Pembuatan Konten Berujung Kekerasan di RS Ben Mboi Kupang, Advokat Desak Proses Hukum
KUPANG,iNewsTTU.id-- Advokat Bildat Thonak mengecam keras tindakan penganiayaan yang diduga dilakukan oleh oknum security Rumah Sakit (RS) Ben Mboi, Kupang, terhadap wartawan Fridrik Makanlehi, yang akrab disapa Fritz Alor Boy. Bildat menyatakan akan segera melaporkan tindakan kekerasan tersebut ke SPKT Polda Nusa Tenggara Timur (NTT) untuk diproses hukum.
"Selaku pengacara, saya memastikan akan melaporkan oknum-oknum yang terlibat dalam penganiayaan ini agar keadilan ditegakkan," ujar Bildat, Kamis (28/11/2024).
Advokat Bildat Thonak
Kronologi Kejadian
Peristiwa ini bermula pada Kamis (26/11/2024), ketika Fritz yang juga dikenal sebagai pimpinan media online, mengunjungi RS Ben Mboi untuk mendokumentasikan kemegahan fasilitas kesehatan tersebut, yang diklaim sebagai salah satu rumah sakit termewah di Indonesia Timur. Fritz tertarik merekam area parkir helikopter yang ada di rumah sakit tersebut.
Namun, niat Fritz untuk membuat konten justru berujung pada konflik. Saat sedang mengambil video di luar area rumah sakit, seorang satpam berinisial F menghentikannya dan menyatakan adanya larangan untuk mengambil gambar. Ketika Fritz meminta bukti aturan tersebut, pihak keamanan tidak dapat menunjukkan dokumen atau peraturan yang mendasarinya.
Fritz yang berusaha untuk mengalah dan kembali ke parkiran, kemudian memutuskan untuk melakukan siaran langsung di TikTok setelah diminta oleh seorang penggemar. Situasi semakin memanas ketika pihak manajemen rumah sakit bersama dua satpam mendatangi Fritz dan meminta untuk menghentikan siaran langsung tersebut. Tidak hanya menghentikan siaran, salah satu satpam berinisial F merampas ponsel Fritz, sementara satpam lainnya, J, memiting lehernya hingga hampir pingsan.

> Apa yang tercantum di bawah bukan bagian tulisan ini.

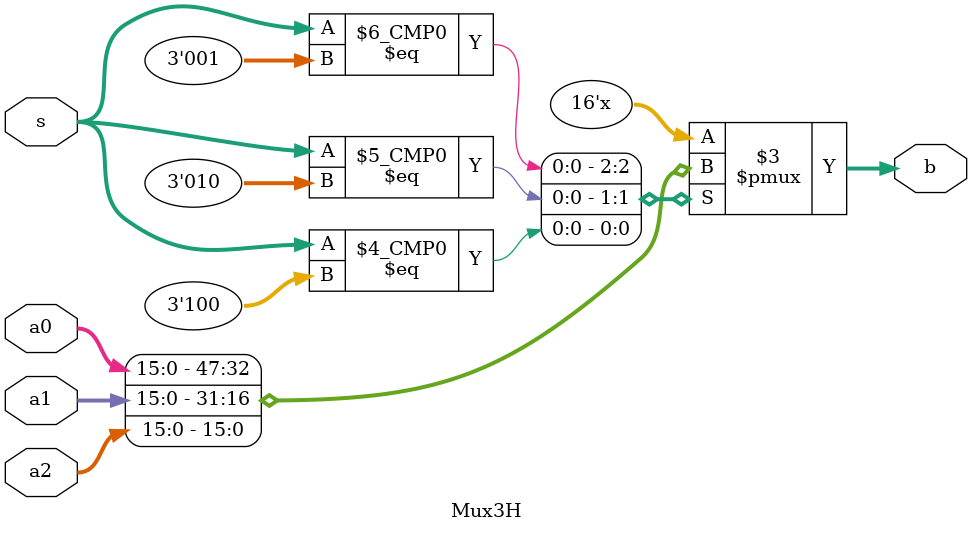
<source format=v>


module InstructionDecoder(iRegToiDec,//Inputs to the Decoder
                            nsel,

                            opcode,//To FSM
                            op,

                            ALUop,//To datapath
                            sximm5,
                            sximm8,
                            shift,
                            readnum,
                            writenum,
                            b_cond);


  // Inputs/outputs to the module
  input [15:0] iRegToiDec;//Inputs to the Decoder
  input [2:0] nsel; //NOTE: Use the 1-HOT select for Rn | Rd | Rm

  output [2:0] opcode;//To FSM
  output [1:0] op;

  output [1:0] ALUop;//To datapath
  output [15:0] sximm5;
  output [15:0] sximm8;
  output [1:0] shift;
  output [2:0] readnum;
  output [2:0] writenum;
  output [2:0] b_cond;

//------------------------------------------------------------------------------

  //Wires
  wire [2:0] Rn, Rd, Rm;
  wire [2:0] muxOutNsel;

  //------------------------------------------------------------------------------

  //Module instantiating

  //outouts readnum and writenum
  Mux3H #(3) MuxToReadnumWritenum(Rn, Rd, Rm, nsel, muxOutNsel);

  //------------------------------------------------------------------------------

  //Assignments

  //input to the ALUop
  assign ALUop = iRegToiDec[12:11];
  //Sign extends bit 4
  assign sximm5 = (iRegToiDec[4])?
                  {{11{1'b1}},iRegToiDec[4:0]}:{{11{1'b0}},iRegToiDec[4:0]};
  //Sign extends bit 7;
  assign sximm8 = (iRegToiDec[7])?
                  {{8{1'b1}},iRegToiDec[7:0]}:{{8{1'b0}},iRegToiDec[7:0]};

  assign Rm = iRegToiDec[2:0];

  assign {opcode, op, //15:13, 12:11
          Rn, Rd,   //10:8, 7:5
           shift  //4:3
           } = iRegToiDec[15:3];

  //outputs of the MUX
  assign readnum = muxOutNsel;
  assign writenum = muxOutNsel;

  //Output to b_cond:
  assign b_cond = Rn;

endmodule

//******************************************************************************

//3-Input-1-HOT-Select-MUX
module Mux3H(a2, a1, a0, s, b);

  parameter k = 16;
  input [k-1:0] a2, a1, a0; //inputs
  input [2:0] s; //1-HOT Select
  output [k-1:0] b;
  reg [k-1:0] b;

  always @ ( * ) begin
    case (s)
      3'b001: b= a0;
      3'b010: b= a1;
      3'b100: b= a2;
      default: b= 16'bx; // catches errors
    endcase
  end

endmodule

</source>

"Kalau saya tidak melawan, mungkin saya sudah mati. Ini penganiayaan dan perampasan yang jelas melanggar hukum," ujar Fritz, yang merasa sangat terancam dengan tindakan tersebut.
Fritz memastikan akan melaporkan kejadian ini ke Polda NTT dan berencana untuk menjerat pihak RS Ben Mboi dengan pasal perampasan dan penganiayaan. Ia juga mengingatkan bahwa tindakan tersebut melanggar Undang-Undang Pers Nomor 40 Tahun 1999, yang memberikan perlindungan bagi wartawan dalam menjalankan tugas jurnalistik.
“Sebagai wartawan, tugas saya dilindungi hukum. Pasal 18 UU Pers menyatakan bahwa tindakan menghalangi tugas jurnalistik dapat dipidana hingga dua tahun penjara atau denda Rp500 juta. Saya tidak akan tinggal diam,” tegas Fritz.
Fritz juga mengkritik kurangnya transparansi pihak rumah sakit mengenai aturan yang disebutkan. Ia menegaskan bahwa jika ada larangan pengambilan gambar, pihak rumah sakit seharusnya dapat menunjukkan dasar hukum yang jelas, bukan justru menggunakan kekerasan.
Hingga berita ini diturunkan, pihak Humas RS Ben Mboi yang dikonfirmasi melalui pesan WhatsApp belum memberikan tanggapan resmi terkait peristiwa tersebut.
Fritz berharap kejadian ini menjadi pelajaran bagi semua pihak agar kebebasan pers dihormati dan tidak ada lagi tindakan kekerasan terhadap wartawan di masa depan.
Kejadian ini memperlihatkan pentingnya perlindungan terhadap kebebasan pers di Indonesia, serta mendorong agar instansi publik lebih transparan dalam menerapkan aturan yang memengaruhi hak-hak jurnalis.